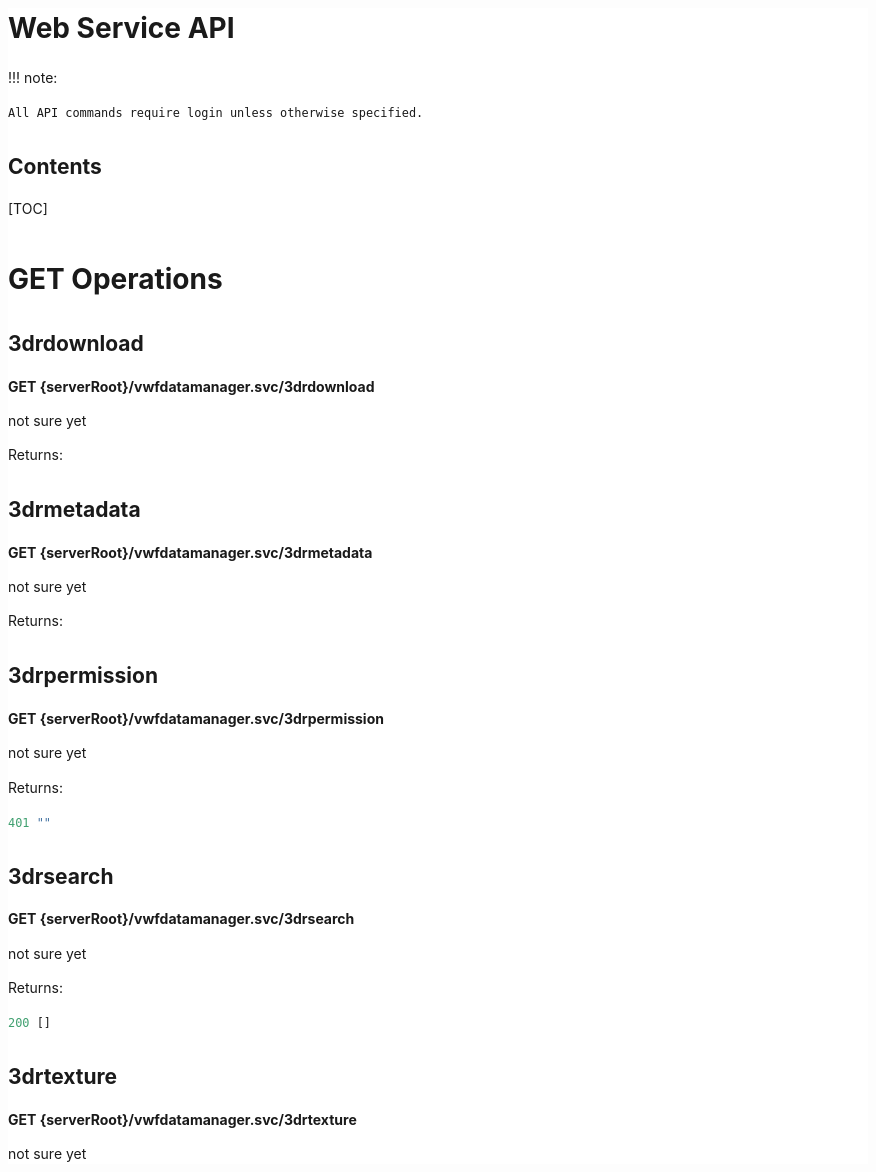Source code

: <h1>Web Service API</h1>

!!! note:

    All API commands require login unless otherwise specified.

<h2>Contents</h2>
[TOC]

# GET Operations

## 3drdownload
**GET {serverRoot}/vwfdatamanager.svc/3drdownload**

not sure yet

Returns:
```javascript
```

## 3drmetadata
**GET {serverRoot}/vwfdatamanager.svc/3drmetadata**

not sure yet

Returns:
```javascript
```

## 3drpermission
**GET {serverRoot}/vwfdatamanager.svc/3drpermission**

not sure yet

Returns:
```javascript
401 ""
```

## 3drsearch
**GET {serverRoot}/vwfdatamanager.svc/3drsearch**

not sure yet

Returns:
```javascript
200 []
```

## 3drtexture
**GET {serverRoot}/vwfdatamanager.svc/3drtexture**

not sure yet


[comment]: <> (what is really wanted here?)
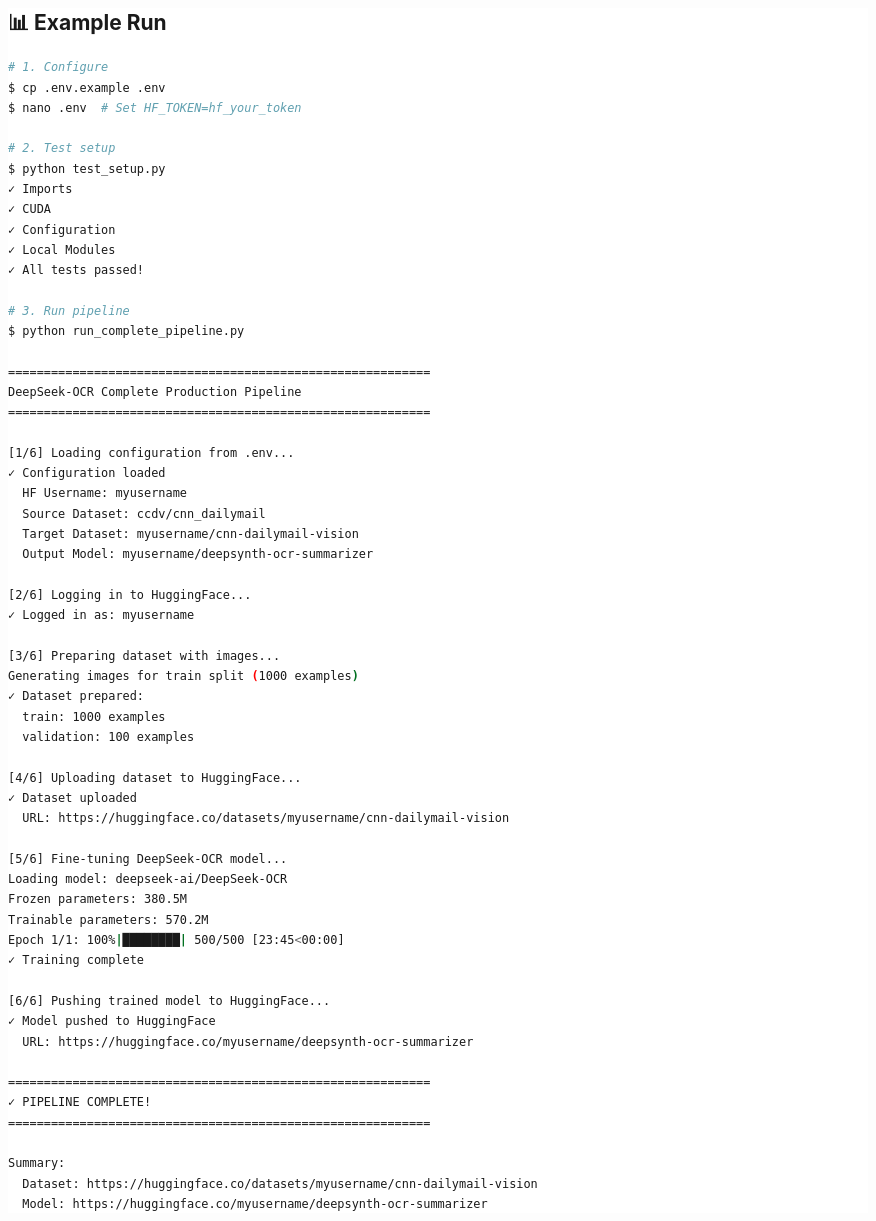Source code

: ## 📊 Example Run

```bash
# 1. Configure
$ cp .env.example .env
$ nano .env  # Set HF_TOKEN=hf_your_token

# 2. Test setup
$ python test_setup.py
✓ Imports
✓ CUDA
✓ Configuration
✓ Local Modules
✓ All tests passed!

# 3. Run pipeline
$ python run_complete_pipeline.py

===========================================================
DeepSeek-OCR Complete Production Pipeline
===========================================================

[1/6] Loading configuration from .env...
✓ Configuration loaded
  HF Username: myusername
  Source Dataset: ccdv/cnn_dailymail
  Target Dataset: myusername/cnn-dailymail-vision
  Output Model: myusername/deepsynth-ocr-summarizer

[2/6] Logging in to HuggingFace...
✓ Logged in as: myusername

[3/6] Preparing dataset with images...
Generating images for train split (1000 examples)
✓ Dataset prepared:
  train: 1000 examples
  validation: 100 examples

[4/6] Uploading dataset to HuggingFace...
✓ Dataset uploaded
  URL: https://huggingface.co/datasets/myusername/cnn-dailymail-vision

[5/6] Fine-tuning DeepSeek-OCR model...
Loading model: deepseek-ai/DeepSeek-OCR
Frozen parameters: 380.5M
Trainable parameters: 570.2M
Epoch 1/1: 100%|████████| 500/500 [23:45<00:00]
✓ Training complete

[6/6] Pushing trained model to HuggingFace...
✓ Model pushed to HuggingFace
  URL: https://huggingface.co/myusername/deepsynth-ocr-summarizer

===========================================================
✓ PIPELINE COMPLETE!
===========================================================

Summary:
  Dataset: https://huggingface.co/datasets/myusername/cnn-dailymail-vision
  Model: https://huggingface.co/myusername/deepsynth-ocr-summarizer
```
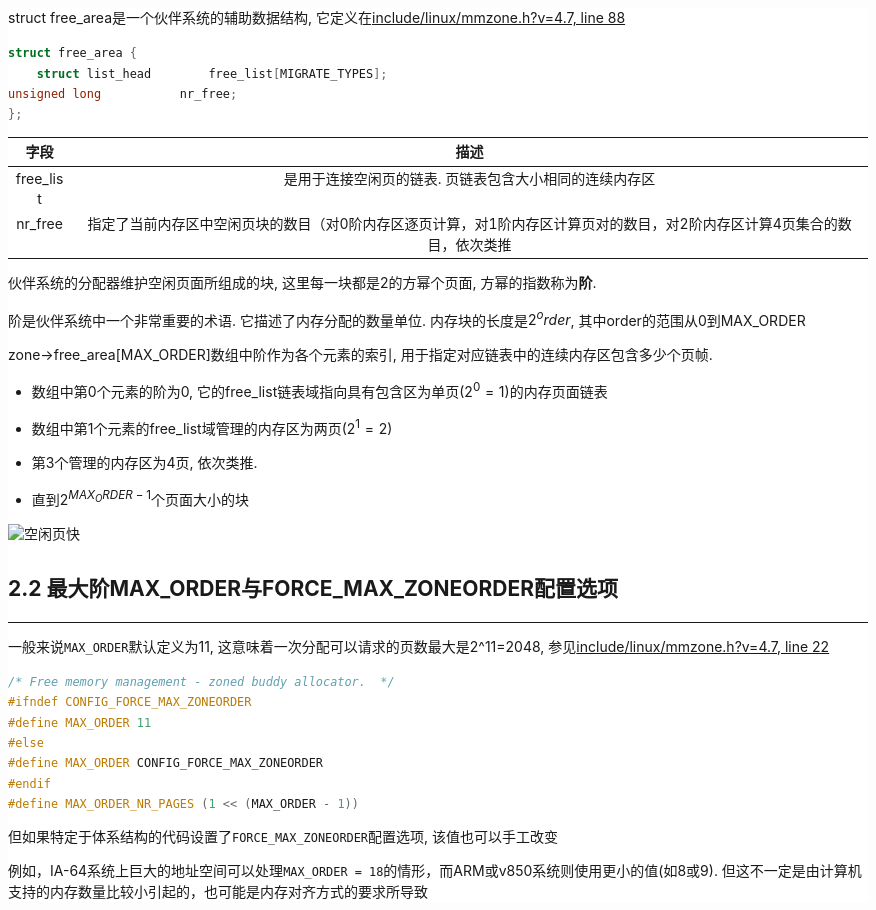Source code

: struct free_area是一个伙伴系统的辅助数据结构, 它定义在[include/linux/mmzone.h?v=4.7, line 88](http://lxr.free-electrons.com/source/include/linux/mmzone.h?v=4.7#L88)

```cpp
struct free_area {
	struct list_head        free_list[MIGRATE_TYPES];
unsigned long           nr_free;
};
```

| 字段 | 描述 |
|:-----:|:-----:|
| free_list | 是用于连接空闲页的链表. 页链表包含大小相同的连续内存区 |
| nr_free | 指定了当前内存区中空闲页块的数目（对0阶内存区逐页计算，对1阶内存区计算页对的数目，对2阶内存区计算4页集合的数目，依次类推 |



伙伴系统的分配器维护空闲页面所组成的块, 这里每一块都是2的方幂个页面, 方幂的指数称为**阶**.


阶是伙伴系统中一个非常重要的术语. 它描述了内存分配的数量单位. 内存块的长度是$2^order$, 其中order的范围从0到MAX_ORDER


zone->free_area[MAX_ORDER]数组中阶作为各个元素的索引, 用于指定对应链表中的连续内存区包含多少个页帧.

*	数组中第0个元素的阶为0, 它的free_list链表域指向具有包含区为单页($2^0=1$)的内存页面链表

*	数组中第1个元素的free_list域管理的内存区为两页($2^1=2$)

*	第3个管理的内存区为4页, 依次类推.

*	直到$2^{MAX_ORDER-1}$个页面大小的块

![空闲页快](../images/order_free_list.png)


## 2.2	最大阶MAX_ORDER与FORCE_MAX_ZONEORDER配置选项
-------


一般来说`MAX_ORDER`默认定义为11, 这意味着一次分配可以请求的页数最大是2^11=2048, 参见[include/linux/mmzone.h?v=4.7, line 22](http://lxr.free-electrons.com/source/include/linux/mmzone.h?v=4.7#L22)

```cpp
/* Free memory management - zoned buddy allocator.  */
#ifndef CONFIG_FORCE_MAX_ZONEORDER
#define MAX_ORDER 11
#else
#define MAX_ORDER CONFIG_FORCE_MAX_ZONEORDER
#endif
#define MAX_ORDER_NR_PAGES (1 << (MAX_ORDER - 1))
```



但如果特定于体系结构的代码设置了`FORCE_MAX_ZONEORDER`配置选项, 该值也可以手工改变

例如，IA-64系统上巨大的地址空间可以处理`MAX_ORDER = 18`的情形，而ARM或v850系统则使用更小的值(如8或9). 但这不一定是由计算机支持的内存数量比较小引起的，也可能是内存对齐方式的要求所导致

_Work required_: Using the listing, filter for "deepsynth" and return the matching lines.

_The answer_:
  Output Model: myusername/deepsynth-ocr-summarizer
  URL: https://huggingface.co/myusername/deepsynth-ocr-summarizer
  Model: https://huggingface.co/myusername/deepsynth-ocr-summarizer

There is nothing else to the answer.